7.エネルギーの循環【第1章「農」ってなーに?】
植物は食べられるばかりで損だと思う方がいらっしゃるかも知れませんね。でも、そうでもありません。植物も、動物がいるおかげで豊かに育つのです。
食物連鎖(生態系ピラミッド)の頂点にいるのは、人間や大型の肉食動物ですね。例えば陸の王者・ライオンは、生きているうちは襲われたりはしませんが、死ぬとその死骸はハゲタカやワシなどによって荒らされます。やがて死骸は腐り、ハエがたかり、最後は微生物によって分解されて、土の豊かな栄養分となります。その栄養を植物が吸収し、太陽の光を浴びて・・・という具合に地上のすべての動物は、やがて死骸となり土となって植物の栄養分になるわけです。
落ち葉や動物のフン(排泄物)もバクテリア等の微生物によって分解され、植物の栄養となります※。昔の日本では、オシッコやウンチも田畑へ戻して、肥料にしていました。
鳥は野生の果実を食べます。そして、あちこちに飛んでフンをします。果実のタネは消化できないのでフンと一緒に落とされ、そこから芽が出てきます。植物は歩けませんが、鳥や昆虫のおかげで、遠く離れたところでも仲間が増えていったのです。あるいは、海岸でシジミや魚などを食べた鳥は、森に戻ってフンをします。1羽の鳥が1日に3gのフンをすると、1年で約1kgになりますね。何万羽という鳥が、年間に何万kgもの肥料を森にまいていることになるのです。
生態学の分野では、植物はエネルギーを生み出しているので「生産者」、動物はそれを食べるので「消費者」、そしてバクテリアなどは動物の出す糞や死骸を食べて分解してしまうので「分解者」と呼ばれています。このように、「生産者」と「消費者」と「分解者」により、自然界のあらゆる生物はエネルギーを循環させて生きているわけです。 まるで神業(かみわざ)のような仕組みですね。

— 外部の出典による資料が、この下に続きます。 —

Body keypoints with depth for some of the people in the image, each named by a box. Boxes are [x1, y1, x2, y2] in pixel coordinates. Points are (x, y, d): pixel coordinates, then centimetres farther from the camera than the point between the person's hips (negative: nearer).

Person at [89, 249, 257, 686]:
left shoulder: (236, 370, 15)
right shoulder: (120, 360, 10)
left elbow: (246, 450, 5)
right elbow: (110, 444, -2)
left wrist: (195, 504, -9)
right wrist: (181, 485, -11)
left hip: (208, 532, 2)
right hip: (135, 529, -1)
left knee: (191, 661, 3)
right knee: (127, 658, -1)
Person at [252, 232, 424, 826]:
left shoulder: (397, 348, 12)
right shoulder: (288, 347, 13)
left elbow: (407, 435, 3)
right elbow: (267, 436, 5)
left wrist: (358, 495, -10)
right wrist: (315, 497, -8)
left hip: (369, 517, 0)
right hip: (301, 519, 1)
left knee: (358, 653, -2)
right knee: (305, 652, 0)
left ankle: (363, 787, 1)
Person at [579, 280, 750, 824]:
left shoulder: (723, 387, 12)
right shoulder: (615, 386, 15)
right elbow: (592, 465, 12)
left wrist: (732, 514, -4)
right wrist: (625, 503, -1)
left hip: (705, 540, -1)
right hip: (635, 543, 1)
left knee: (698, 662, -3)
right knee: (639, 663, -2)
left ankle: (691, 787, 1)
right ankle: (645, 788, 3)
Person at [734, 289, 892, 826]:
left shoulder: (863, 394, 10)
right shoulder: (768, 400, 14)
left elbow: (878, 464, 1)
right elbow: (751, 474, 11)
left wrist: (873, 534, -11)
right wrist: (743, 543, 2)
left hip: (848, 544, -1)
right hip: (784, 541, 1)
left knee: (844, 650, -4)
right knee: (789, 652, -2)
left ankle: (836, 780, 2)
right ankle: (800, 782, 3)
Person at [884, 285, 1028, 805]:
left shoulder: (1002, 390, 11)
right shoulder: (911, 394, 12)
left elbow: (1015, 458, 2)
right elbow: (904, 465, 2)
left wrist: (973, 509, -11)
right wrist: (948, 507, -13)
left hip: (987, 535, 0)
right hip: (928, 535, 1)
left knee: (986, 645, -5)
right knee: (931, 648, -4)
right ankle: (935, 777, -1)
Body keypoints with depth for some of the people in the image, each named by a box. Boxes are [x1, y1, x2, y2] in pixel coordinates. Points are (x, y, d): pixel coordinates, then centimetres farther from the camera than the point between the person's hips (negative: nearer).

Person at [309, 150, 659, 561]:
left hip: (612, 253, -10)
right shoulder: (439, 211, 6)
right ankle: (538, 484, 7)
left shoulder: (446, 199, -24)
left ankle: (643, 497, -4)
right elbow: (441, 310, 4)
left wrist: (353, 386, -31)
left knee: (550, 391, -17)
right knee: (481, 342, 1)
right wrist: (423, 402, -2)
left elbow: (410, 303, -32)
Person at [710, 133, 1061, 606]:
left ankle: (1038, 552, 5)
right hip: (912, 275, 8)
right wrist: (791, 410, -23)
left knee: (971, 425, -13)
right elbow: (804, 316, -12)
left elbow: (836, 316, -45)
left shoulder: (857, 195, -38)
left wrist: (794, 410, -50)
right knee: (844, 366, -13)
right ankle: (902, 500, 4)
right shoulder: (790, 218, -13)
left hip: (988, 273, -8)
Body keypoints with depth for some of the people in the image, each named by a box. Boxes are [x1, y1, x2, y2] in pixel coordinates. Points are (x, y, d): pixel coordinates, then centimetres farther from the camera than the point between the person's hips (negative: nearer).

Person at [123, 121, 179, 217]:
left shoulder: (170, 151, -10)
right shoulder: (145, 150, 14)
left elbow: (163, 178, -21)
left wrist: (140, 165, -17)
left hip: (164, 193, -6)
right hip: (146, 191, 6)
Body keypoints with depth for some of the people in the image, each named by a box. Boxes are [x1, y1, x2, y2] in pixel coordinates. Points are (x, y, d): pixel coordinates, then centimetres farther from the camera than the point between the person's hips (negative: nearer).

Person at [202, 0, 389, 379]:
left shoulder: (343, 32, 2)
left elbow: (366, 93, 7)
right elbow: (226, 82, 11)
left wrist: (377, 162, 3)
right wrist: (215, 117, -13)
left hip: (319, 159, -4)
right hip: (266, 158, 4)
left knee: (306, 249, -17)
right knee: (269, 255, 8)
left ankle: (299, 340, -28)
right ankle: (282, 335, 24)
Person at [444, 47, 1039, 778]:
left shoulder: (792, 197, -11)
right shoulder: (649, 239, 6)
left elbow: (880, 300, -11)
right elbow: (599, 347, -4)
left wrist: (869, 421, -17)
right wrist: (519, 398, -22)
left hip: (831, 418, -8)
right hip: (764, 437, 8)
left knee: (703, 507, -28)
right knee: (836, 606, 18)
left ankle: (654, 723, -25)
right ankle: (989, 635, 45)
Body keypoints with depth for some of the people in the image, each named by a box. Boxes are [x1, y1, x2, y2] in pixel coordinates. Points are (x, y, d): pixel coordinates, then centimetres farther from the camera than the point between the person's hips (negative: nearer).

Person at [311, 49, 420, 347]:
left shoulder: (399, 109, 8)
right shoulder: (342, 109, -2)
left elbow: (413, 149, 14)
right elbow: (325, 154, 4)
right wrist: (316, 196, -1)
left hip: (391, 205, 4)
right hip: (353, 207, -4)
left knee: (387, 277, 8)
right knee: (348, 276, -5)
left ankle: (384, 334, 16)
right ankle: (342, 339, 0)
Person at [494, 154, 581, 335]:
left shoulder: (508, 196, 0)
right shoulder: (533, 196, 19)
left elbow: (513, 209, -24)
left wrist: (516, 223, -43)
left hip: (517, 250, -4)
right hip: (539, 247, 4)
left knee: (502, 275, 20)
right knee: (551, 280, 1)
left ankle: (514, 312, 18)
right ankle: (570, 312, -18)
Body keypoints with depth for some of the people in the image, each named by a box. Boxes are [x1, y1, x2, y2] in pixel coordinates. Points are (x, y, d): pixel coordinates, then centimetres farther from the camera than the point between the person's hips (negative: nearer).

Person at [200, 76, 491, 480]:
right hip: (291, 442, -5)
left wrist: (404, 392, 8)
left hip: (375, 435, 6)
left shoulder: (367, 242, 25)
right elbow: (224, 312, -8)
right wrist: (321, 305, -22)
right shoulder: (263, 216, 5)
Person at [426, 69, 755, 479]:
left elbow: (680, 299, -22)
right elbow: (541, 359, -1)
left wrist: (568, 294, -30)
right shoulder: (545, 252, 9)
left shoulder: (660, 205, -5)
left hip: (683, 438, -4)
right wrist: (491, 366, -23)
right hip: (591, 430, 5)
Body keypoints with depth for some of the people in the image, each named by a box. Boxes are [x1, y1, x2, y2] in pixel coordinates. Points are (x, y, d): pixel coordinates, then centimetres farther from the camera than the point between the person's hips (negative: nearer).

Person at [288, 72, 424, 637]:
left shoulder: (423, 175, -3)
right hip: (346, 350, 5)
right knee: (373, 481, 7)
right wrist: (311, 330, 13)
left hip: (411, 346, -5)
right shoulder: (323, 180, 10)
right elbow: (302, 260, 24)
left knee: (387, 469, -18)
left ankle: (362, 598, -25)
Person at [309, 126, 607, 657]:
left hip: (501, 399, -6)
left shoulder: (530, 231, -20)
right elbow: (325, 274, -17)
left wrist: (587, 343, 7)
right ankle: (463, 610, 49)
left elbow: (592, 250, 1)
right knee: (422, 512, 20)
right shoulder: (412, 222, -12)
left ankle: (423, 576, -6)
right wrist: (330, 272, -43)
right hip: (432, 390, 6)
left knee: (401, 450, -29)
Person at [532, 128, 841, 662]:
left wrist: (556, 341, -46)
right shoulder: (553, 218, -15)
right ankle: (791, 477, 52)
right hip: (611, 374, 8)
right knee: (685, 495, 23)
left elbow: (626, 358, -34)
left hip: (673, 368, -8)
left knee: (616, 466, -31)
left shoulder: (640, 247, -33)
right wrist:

ちょっと専門的な話になりますが、植物の肥料としては油かすや魚粉、家畜糞などの有機質肥料があります。しかし、植物は有機物のままでは吸収できません。バクテリアが分解した無機物を栄養分として吸収しているのです(化学者リービッヒの発見)。つまり、バクテリアによってアンモニウム塩、亜硝酸塩などの無機物に分解されてはじめて植物の栄養素となるわけです。したがって、有機質肥料といっても、土中にバクテリアがいないと効かないのです。化学肥料は無機物の肥料ですから効果が早い。しかし、そればかり使っていると有機物が不足して土壌も悪くなるといわれています。